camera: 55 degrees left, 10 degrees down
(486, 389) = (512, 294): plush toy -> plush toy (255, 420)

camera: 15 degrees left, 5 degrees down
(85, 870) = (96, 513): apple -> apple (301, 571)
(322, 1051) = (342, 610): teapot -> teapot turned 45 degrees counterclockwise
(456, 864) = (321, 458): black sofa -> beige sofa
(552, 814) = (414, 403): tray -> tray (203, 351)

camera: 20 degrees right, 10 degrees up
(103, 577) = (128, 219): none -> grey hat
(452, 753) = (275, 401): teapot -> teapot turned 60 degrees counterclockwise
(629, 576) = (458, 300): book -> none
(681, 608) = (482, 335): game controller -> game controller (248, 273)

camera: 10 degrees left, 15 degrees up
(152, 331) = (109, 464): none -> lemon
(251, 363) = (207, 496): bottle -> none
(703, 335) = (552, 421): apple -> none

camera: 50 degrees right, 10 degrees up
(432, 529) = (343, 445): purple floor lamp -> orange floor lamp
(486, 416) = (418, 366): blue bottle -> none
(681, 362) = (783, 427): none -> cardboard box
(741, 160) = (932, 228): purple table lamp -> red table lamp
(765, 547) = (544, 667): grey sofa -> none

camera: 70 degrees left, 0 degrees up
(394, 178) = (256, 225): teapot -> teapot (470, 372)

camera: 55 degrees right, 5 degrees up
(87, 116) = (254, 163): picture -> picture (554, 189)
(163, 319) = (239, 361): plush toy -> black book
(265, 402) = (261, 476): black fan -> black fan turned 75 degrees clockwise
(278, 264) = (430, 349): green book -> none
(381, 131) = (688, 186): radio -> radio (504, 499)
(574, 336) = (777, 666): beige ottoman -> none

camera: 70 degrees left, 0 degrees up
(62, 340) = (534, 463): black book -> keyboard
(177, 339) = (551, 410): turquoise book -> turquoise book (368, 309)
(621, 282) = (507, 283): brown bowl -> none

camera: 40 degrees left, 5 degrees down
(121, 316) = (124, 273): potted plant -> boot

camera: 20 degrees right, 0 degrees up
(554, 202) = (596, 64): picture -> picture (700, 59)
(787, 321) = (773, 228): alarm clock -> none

******

Return every line of the listing above that contains "teapot".

TASK RESPONSE |
(322, 1051) = (342, 610): teapot -> teapot turned 45 degrees counterclockwise
(452, 753) = (275, 401): teapot -> teapot turned 60 degrees counterclockwise
(394, 178) = (256, 225): teapot -> teapot (470, 372)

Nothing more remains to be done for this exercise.